» WORK INSTRUCTIONS: Please set down the entire listing exactly.

» INPUT DATA:
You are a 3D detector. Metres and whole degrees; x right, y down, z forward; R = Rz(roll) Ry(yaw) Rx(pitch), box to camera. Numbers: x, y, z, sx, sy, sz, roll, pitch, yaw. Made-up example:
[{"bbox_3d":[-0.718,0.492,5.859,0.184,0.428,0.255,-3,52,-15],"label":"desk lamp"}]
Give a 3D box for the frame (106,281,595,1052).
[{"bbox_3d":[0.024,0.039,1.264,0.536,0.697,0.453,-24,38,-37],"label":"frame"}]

» RESPONSE TO THE TASK:
You are a 3D detector. Metres and whole degrees; x right, y down, z forward; R = Rz(roll) Ry(yaw) Rx(pitch), box to camera. Numbers: x, y, z, sx, sy, sz, roll, pitch, yaw. Made-up example:
[{"bbox_3d":[-0.718,0.492,5.859,0.184,0.428,0.255,-3,52,-15],"label":"desk lamp"}]
Give a 3D box for the frame (106,281,595,1052).
[{"bbox_3d":[0.024,0.039,1.264,0.536,0.697,0.453,-24,38,-37],"label":"frame"}]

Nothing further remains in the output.